§ **Task requirements**
From the data below, copy exactly the lines that lie between the one holding "ring dip: (766, 488)" and the one holding "index tip: (68, 166)", including both, and nothing more.

§ **Source material**
*-*-*

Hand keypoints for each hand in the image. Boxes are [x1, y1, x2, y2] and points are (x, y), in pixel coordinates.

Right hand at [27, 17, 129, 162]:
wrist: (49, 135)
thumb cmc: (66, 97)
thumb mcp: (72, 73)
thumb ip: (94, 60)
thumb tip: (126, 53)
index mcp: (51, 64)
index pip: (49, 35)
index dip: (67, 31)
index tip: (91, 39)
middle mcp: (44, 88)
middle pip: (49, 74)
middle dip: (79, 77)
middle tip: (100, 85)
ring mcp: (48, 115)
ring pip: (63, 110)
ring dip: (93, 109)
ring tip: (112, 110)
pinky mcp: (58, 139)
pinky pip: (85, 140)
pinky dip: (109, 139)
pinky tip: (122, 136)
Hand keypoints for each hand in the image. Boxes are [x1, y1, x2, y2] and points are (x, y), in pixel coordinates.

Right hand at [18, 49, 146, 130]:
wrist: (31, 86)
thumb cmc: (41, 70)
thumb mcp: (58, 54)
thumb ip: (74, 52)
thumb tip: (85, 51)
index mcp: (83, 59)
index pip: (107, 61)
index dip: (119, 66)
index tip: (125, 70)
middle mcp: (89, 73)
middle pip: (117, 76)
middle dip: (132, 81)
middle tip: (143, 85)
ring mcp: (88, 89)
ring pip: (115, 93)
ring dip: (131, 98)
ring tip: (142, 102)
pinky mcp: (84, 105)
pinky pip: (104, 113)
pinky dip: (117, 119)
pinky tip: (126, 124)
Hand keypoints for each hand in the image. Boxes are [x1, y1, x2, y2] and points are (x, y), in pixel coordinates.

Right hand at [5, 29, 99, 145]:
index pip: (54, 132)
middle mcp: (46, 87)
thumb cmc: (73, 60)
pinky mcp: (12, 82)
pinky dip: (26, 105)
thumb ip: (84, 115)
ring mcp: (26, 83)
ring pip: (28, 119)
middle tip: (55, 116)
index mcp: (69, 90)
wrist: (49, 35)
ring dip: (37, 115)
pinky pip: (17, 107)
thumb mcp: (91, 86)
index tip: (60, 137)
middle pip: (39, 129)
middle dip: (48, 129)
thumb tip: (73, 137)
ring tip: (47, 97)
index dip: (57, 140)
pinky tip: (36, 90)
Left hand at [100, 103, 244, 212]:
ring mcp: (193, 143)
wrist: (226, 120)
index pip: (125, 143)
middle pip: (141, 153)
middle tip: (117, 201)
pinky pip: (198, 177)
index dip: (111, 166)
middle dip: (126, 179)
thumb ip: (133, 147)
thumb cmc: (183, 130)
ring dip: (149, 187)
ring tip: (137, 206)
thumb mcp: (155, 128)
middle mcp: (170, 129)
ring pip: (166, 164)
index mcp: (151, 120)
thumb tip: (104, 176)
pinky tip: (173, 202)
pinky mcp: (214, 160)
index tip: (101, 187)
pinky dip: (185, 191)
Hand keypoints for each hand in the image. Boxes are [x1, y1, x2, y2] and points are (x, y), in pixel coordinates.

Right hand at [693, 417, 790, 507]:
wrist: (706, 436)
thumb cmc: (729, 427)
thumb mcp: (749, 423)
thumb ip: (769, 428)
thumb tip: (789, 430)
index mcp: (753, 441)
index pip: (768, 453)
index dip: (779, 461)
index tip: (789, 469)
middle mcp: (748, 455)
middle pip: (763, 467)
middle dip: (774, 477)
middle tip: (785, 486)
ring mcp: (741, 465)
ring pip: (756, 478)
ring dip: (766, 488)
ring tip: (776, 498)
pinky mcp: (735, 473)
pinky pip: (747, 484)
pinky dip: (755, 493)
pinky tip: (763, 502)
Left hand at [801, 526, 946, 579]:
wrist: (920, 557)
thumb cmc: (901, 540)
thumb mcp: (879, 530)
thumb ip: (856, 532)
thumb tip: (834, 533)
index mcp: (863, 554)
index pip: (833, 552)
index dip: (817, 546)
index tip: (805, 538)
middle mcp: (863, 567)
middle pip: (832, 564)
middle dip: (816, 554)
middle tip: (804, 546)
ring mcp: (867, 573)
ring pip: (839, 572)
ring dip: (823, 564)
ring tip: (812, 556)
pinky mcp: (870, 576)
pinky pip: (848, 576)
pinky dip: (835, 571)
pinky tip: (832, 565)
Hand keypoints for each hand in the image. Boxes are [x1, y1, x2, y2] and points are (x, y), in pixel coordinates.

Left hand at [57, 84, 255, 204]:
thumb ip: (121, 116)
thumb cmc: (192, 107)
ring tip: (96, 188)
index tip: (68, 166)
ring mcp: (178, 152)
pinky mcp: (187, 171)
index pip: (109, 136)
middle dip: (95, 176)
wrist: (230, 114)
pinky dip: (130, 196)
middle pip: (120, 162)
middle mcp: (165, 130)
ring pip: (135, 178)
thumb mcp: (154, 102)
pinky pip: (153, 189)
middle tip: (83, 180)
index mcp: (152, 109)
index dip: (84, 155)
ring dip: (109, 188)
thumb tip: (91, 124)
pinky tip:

*-*-*

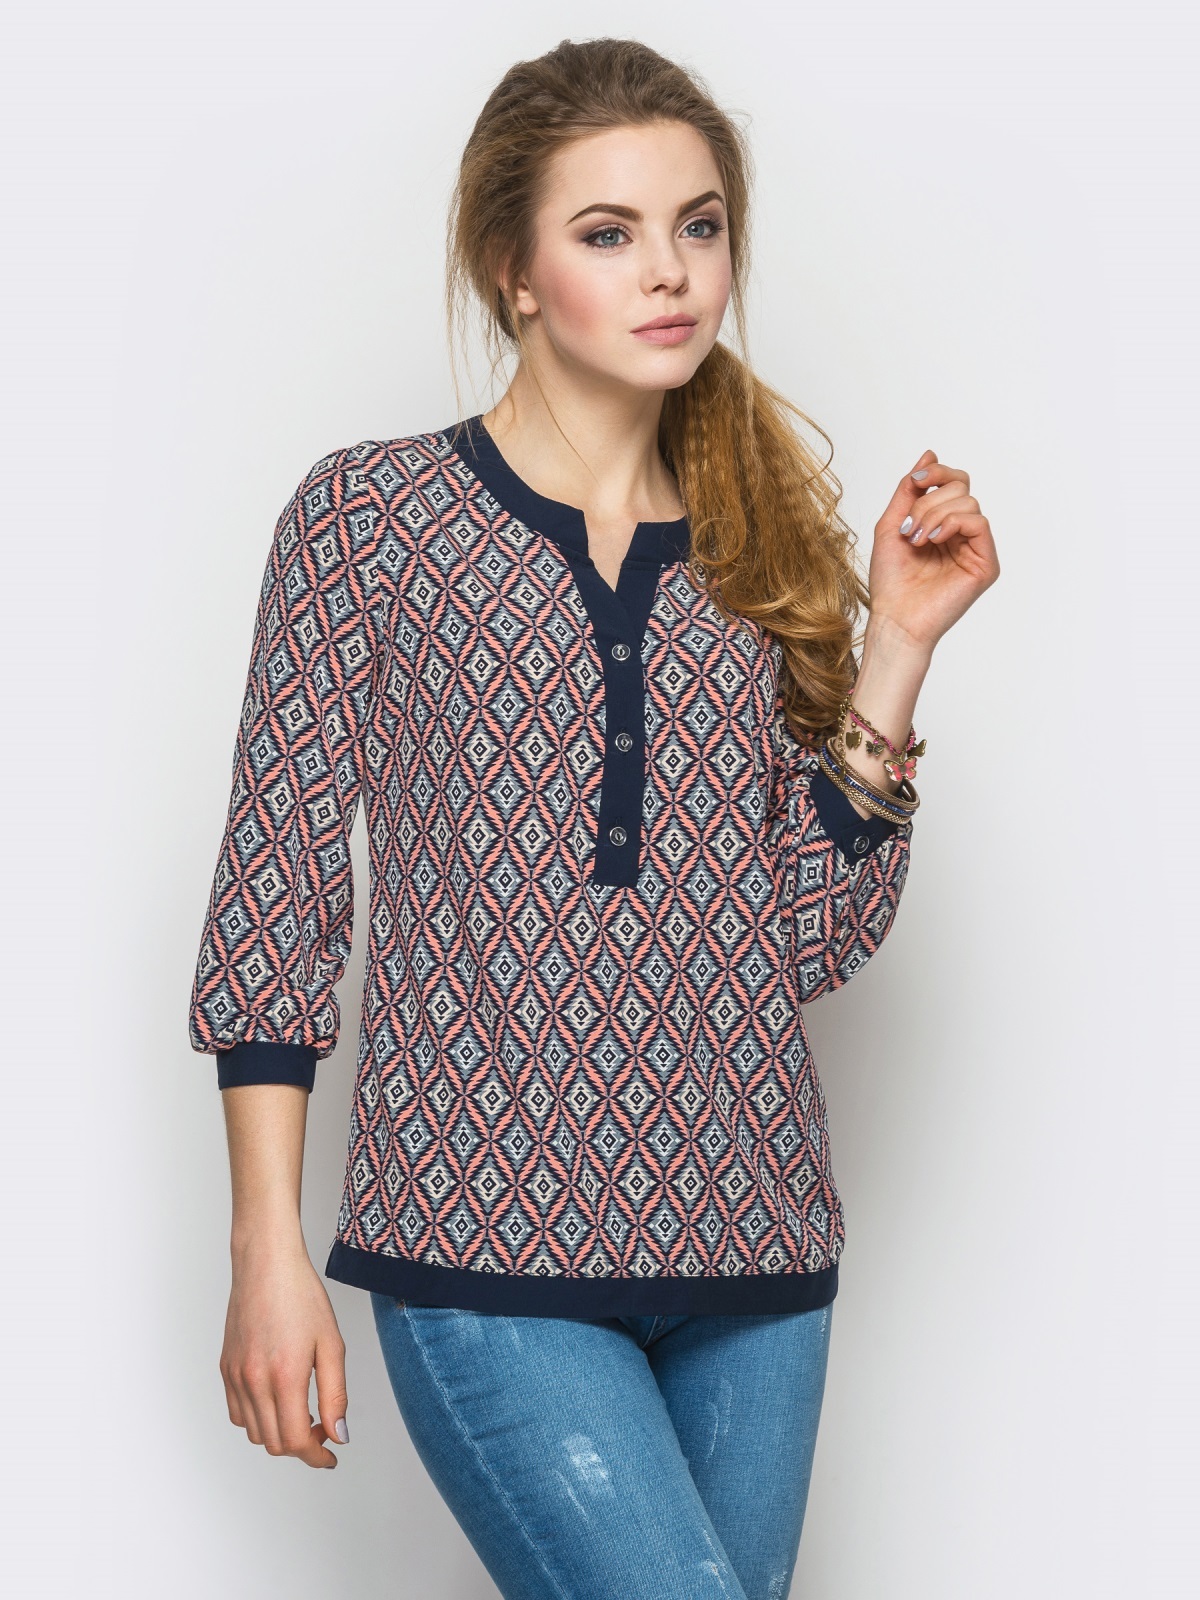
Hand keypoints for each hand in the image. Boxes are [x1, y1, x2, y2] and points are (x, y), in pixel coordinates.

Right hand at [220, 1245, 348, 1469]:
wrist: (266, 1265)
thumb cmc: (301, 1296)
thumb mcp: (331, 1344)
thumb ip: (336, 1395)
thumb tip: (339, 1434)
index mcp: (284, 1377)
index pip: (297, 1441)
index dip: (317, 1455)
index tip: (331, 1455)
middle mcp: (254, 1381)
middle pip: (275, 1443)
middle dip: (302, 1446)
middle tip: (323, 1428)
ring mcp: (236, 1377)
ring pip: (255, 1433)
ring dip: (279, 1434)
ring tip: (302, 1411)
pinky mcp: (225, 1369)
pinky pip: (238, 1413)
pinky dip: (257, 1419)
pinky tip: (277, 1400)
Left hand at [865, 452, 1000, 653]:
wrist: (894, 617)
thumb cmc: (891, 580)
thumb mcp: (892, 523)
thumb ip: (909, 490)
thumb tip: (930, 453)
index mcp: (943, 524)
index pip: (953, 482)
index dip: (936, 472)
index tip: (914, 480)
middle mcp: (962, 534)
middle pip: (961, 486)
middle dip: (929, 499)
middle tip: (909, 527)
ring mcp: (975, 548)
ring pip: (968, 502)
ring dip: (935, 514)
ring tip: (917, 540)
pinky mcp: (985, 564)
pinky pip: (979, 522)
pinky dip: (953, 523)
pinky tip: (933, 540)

*-*-*

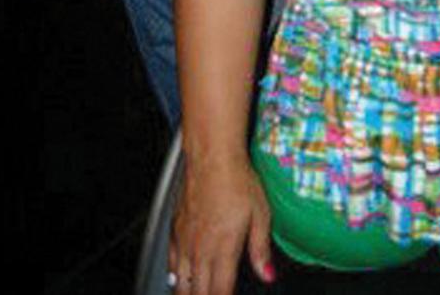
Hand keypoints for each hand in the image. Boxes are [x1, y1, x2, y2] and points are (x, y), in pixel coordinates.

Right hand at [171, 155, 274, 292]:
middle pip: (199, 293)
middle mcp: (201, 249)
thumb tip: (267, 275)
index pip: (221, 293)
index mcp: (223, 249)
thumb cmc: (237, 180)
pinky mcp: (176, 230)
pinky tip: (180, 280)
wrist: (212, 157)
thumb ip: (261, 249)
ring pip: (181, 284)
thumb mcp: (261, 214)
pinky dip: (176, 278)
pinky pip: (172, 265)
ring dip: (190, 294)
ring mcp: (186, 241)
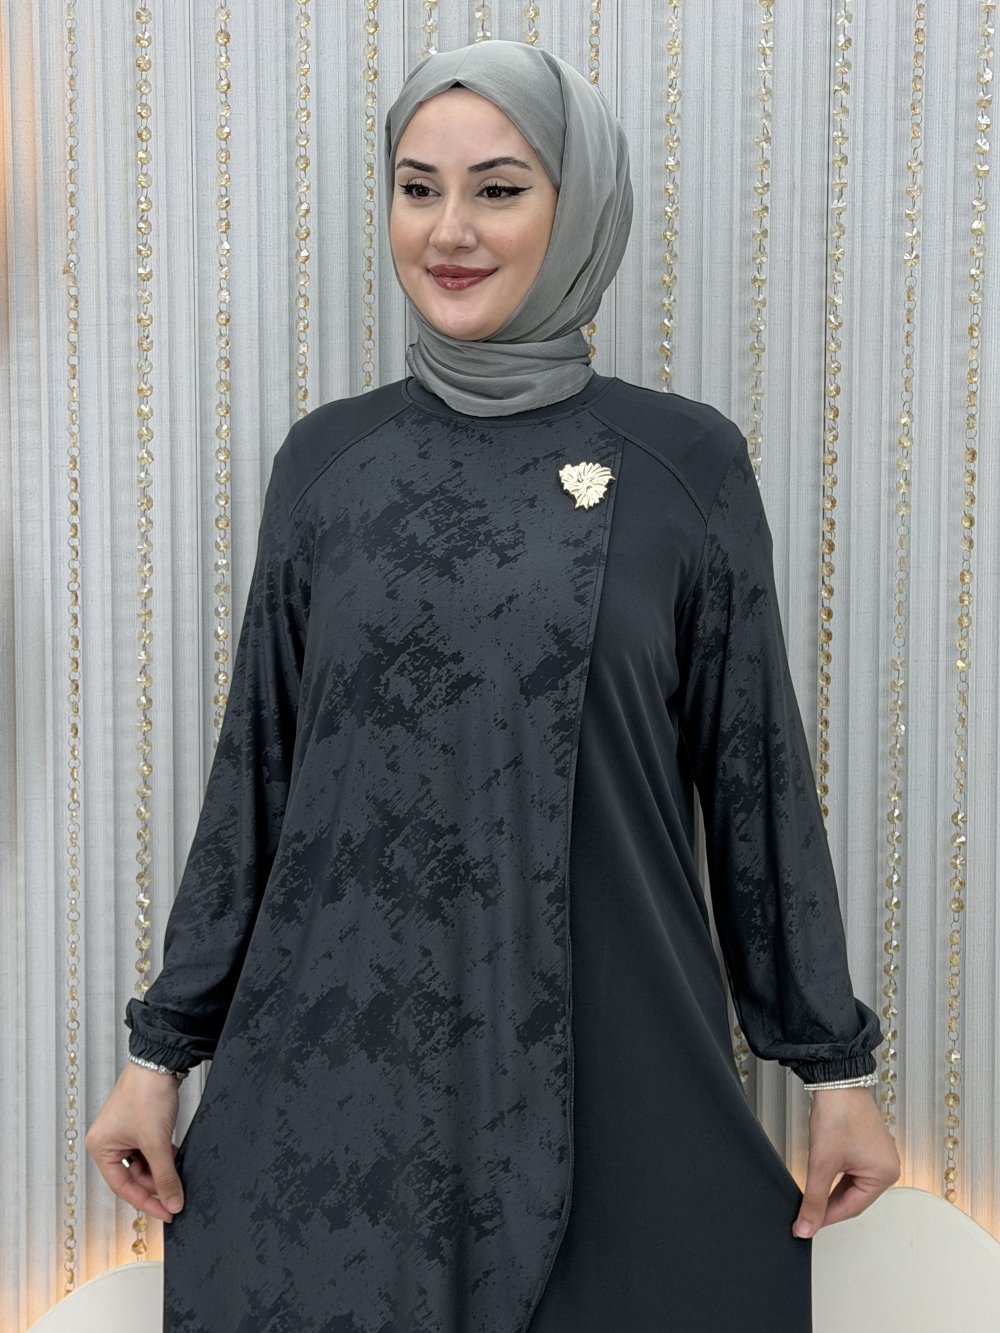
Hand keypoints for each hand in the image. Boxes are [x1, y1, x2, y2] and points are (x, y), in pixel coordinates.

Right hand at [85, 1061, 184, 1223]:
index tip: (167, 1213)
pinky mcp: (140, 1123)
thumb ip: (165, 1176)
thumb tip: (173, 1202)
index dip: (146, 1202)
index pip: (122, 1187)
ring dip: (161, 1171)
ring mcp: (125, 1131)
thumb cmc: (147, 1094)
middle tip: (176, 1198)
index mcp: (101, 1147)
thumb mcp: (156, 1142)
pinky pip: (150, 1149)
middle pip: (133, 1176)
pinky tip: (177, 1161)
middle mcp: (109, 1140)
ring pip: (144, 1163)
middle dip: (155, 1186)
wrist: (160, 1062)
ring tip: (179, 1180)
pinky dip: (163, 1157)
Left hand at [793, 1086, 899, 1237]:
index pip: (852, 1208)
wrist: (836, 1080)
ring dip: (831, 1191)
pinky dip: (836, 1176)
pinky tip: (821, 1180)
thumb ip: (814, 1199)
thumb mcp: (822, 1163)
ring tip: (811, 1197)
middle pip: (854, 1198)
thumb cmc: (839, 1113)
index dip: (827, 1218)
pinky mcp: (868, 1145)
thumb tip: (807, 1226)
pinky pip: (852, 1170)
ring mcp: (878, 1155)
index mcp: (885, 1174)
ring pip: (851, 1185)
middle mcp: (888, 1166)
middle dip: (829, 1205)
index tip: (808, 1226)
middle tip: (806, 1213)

*-*-*

§ **Exercise solution**
ring dip: (766, 488)
ring tip: (776, 498)
pinky mcp: (735, 473)
pinky pip: (747, 484)
pinky dip: (755, 493)
pinky tip: (763, 502)
Left hand at [801, 526, 946, 579]:
wrist: (920, 557)
thumb cmc: (901, 540)
thumb mcp: (879, 530)
thumb ip: (856, 532)
thumb tip: (834, 533)
index mcp: (863, 554)
index pip: (833, 552)
index dip: (817, 546)
index tip: (805, 538)
middle mcp: (863, 567)
middle pip: (832, 564)
middle dip: (816, 554)
middle tip: (804, 546)
ring mcp: (867, 573)
ring pip: (839, 572)
ring dip: (823, 564)
ring tip: (812, 556)
pinky mcp: (870, 576)
pinky pip: (848, 576)
pinky dip: (835, 571)
pinky tip: (832, 565)
Hand keypoints for each hand in the image. Boxes are [x1, y1, x2, y2] and points are (x, y), in pixel coordinates.

Left hand at [57, 84, 255, 204]:
thumb ip: (121, 116)
thumb cmc: (192, 107)
ring tip: (96, 188)
index tip: (68, 166)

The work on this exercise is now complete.